▸ Action item
The full listing below should be copied verbatim.
BEGIN
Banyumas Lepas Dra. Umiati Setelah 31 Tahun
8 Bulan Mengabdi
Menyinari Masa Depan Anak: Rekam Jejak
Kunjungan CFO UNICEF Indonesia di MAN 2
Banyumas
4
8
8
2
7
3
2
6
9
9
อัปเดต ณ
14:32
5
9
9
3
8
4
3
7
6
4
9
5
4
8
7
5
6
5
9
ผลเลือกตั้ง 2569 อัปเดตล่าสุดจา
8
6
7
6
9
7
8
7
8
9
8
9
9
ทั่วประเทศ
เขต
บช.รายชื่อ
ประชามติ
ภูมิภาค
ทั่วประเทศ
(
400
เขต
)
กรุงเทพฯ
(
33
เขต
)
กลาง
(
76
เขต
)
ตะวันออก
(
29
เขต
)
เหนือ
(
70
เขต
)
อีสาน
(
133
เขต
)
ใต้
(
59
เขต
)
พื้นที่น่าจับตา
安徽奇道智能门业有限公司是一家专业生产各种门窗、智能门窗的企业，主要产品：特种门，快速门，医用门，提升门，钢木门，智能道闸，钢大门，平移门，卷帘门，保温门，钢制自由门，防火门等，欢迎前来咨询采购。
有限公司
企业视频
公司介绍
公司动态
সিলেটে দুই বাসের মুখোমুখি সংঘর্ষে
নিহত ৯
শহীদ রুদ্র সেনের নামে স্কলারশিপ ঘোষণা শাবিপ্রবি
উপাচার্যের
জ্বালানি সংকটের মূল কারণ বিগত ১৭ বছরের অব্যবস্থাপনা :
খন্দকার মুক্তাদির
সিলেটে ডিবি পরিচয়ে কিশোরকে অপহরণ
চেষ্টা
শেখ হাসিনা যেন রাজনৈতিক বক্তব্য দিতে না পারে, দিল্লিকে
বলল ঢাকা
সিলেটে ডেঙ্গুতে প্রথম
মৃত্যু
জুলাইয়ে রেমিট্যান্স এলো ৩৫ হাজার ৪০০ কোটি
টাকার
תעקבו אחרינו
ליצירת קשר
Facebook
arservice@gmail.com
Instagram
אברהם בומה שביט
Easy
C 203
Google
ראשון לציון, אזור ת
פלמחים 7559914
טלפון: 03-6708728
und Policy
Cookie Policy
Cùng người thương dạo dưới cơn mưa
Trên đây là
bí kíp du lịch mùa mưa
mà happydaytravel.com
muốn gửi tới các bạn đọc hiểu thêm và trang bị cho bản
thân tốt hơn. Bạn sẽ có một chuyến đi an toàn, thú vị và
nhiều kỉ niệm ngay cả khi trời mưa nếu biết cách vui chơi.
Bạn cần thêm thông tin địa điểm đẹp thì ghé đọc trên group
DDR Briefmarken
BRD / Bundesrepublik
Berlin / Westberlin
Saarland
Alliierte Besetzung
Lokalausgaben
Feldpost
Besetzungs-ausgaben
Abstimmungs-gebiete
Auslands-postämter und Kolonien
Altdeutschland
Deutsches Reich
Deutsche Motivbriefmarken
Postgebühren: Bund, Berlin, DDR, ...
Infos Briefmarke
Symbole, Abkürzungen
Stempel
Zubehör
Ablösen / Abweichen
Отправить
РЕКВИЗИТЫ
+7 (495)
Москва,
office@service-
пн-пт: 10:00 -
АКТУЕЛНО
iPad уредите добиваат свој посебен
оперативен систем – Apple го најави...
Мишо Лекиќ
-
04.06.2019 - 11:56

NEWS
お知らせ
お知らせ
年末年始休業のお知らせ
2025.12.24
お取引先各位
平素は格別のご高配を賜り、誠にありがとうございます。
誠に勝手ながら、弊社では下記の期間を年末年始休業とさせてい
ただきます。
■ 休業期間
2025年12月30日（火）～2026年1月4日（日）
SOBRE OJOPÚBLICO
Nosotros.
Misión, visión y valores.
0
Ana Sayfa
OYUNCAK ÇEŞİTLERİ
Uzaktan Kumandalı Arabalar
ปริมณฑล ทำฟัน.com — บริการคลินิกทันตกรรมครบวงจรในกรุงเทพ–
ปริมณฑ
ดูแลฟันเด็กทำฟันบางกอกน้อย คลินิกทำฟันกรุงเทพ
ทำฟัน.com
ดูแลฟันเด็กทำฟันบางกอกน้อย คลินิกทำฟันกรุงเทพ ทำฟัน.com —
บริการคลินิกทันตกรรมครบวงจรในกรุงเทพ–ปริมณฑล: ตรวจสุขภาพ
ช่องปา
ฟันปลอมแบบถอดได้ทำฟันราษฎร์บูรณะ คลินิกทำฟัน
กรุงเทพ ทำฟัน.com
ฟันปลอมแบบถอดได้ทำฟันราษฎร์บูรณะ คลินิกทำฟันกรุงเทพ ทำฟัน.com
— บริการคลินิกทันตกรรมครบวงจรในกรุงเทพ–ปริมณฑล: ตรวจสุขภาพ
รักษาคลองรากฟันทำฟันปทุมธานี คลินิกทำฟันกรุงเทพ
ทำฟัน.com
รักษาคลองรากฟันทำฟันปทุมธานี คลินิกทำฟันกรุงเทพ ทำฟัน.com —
END
▸ Answer box
Banyumas Lepas Dra. Umiati Setelah 31 Tahun
8 Bulan Mengabdi
Menyinari Masa Depan Anak: Rekam Jejak
Kunjungan CFO UNICEF Indonesia di MAN 2
Banyumas
4
8
8
2
7
3
2
6
9
9
อัปเดต ณ
14:32
5
9
9
3
8
4
3
7
6
4
9
5
4
8
7
5
6
5
9
ผลเลือกตั้ง 2569 อัปเดตล่าสุดจา
8
6
7
6
9
7
8
7
8
9
8
9
9
ทั่วประเทศ
เขต
บช.รายชื่อ
ประชามติ
ภูมิภาค
ทั่วประเทศ
(
400
เขต
)
กรุงเทพฯ
(
33
เขต
)
กลาง
(
76
เขต
)
ตะวันออก
(
29
เขต
)
เหนือ
(
70
เขต
)
อีสาน
(
133
เขต
)
ใต้
(
59
เขต
)
พื้นที่น่าจับตา
安徽奇道智能门业有限公司是一家专业生产各种门窗、智能门窗的企业，主要产品：特种门，快速门，医用门，提升门，钢木门，智能道闸，钢大门，平移门，卷帘门，保温门，钢制自由门，防火门等，欢迎前来咨询采购。
有限公司
企业视频
公司介绍
公司动态
সিলেটে দুই বাসের মুখোমুখি সংঘর্ষে
নিহত ৯
শহীদ রুদ্র সেনের নামে স্কলারশিপ ঘোষণা শাবিপ্রবি
উপাচার্যের
জ্বালানি সংকটের মূল কারণ বিগত ১৭ বছরের অব্যবস্থাপনা :
খন্দকার মুক্তাদির
সিলেটে ডিবি পরিচয়ে কিশোরকে অপহরণ
চেষ্টা
শেখ হাসিনা যেন রাজনৈতিক বক্তব্য দিতে না পারে, দিল্লিকে
বলল ঢাকা
সিলেটে ডেঙ্গুতে প্রথম
মৃত্যু
জুলাইয়ে রেমিট্যান্স এলো ৩৫ হাজার ৪০০ কোটি
টাকার
תעקבו אחרינו
ליצירת קשר
Facebook
arservice@gmail.com
Instagram
אברהם בומה שביט
Easy
C 203
Google
ראשון לציון, אזור ת
פלמחים 7559914
טלפון: 03-6708728
und Policy
Cookie Policy
Cùng người thương dạo dưới cơn mưa
Trên đây là
bí kíp du lịch mùa mưa
mà happydaytravel.com
muốn gửi tới các bạn đọc hiểu thêm và trang bị cho bản
thân tốt hơn. Bạn sẽ có một chuyến đi an toàn, thú vị và
nhiều kỉ niệm ngay cả khi trời mưa nếu biết cách vui chơi.
Bạn cần thêm thông tin địa điểm đẹp thì ghé đọc trên group
DDR Briefmarken
BRD / Bundesrepublik
Berlin / Westberlin
Saarland
Alliierte Besetzung
Lokalausgaben
Feldpost
Besetzungs-ausgaben
Abstimmungs-gebiete
Auslands-postämter und Kolonien
Altdeutschland
Deutsches Reich
Deutsche Motivbriefmarken
Postgebühren: Bund, Berlin, DDR, ...
Infos Briefmarke
Symbole, Abkürzungen
Stempel
Zubehör
Ablösen / Abweichen
Отправить
РЕКВИЗИТЫ
+7 (495)
Москва,
office@service-
пн-пт: 10:00 -
АКТУЕЛНО
iPad уредите добиваат свој посебен
оперативен систем – Apple го најави...
Мишо Лекиќ
-
04.06.2019 - 11:56

NEWS
お知らせ
お知らせ
年末年始休業のお知らせ
2025.12.24
お取引先各位
平素は格別のご高配を賜り、誠にありがとうございます。
誠に勝手ながら、弊社では下記の期間を年末年始休業とさせてい
ただきます。
■ 休業期間
2025年12月30日（火）～2026年1月4日（日）
SOBRE OJOPÚBLICO
Nosotros.
Misión, visión y valores.
0
Ana Sayfa
OYUNCAK ÇEŞİTLERİ
Uzaktan Kumandalı Arabalar
ปริมณฑล ทำฟัน.com — บริการคลินิกทันตกรรมครบวงจรในกรุงเทพ–
ปริมณฑ
ดูแลฟันเด็กทำฟันบางกอกน้อย คลินิกทำฟันกรุงเทพ
ทำฟัน.com
ดูแลฟันเด็กทำฟันบางกอกน้อย คลินิกทำฟันกรุงเทพ ทำฟัน.com —
บริการคลินิกทันตกรรมครบวงจรในกรุงเทพ–ปริมณฑล: ตรวจสุขภาพ
ช่องปา
ฟันปลอมแบบถอดได้ทำฟันราษฎร์บูรณะ คลินิกทำฟัน
กรุงเทพ ทำฟัน.com
ฟันปลอมแบบถอดได้ทำฟันราษฎร์บูรณะ คลินิกทำฟันกรุงเทพ ทำฟัน.com
— บริการคลินิกทันตกรรมครบวงจรในกรุงเทพ–ปริมณฑล: ตรวจสุขภาพ
รักษาคลองรากฟันทำฟันปทุมธานี คลินิกทำฟันกรุงเทพ
ทำฟัน.com
รักษาคลองรากฟันทำฟันปทุมธานี คลินิกทำฟันกรุงเทพ ทำฟัน.com —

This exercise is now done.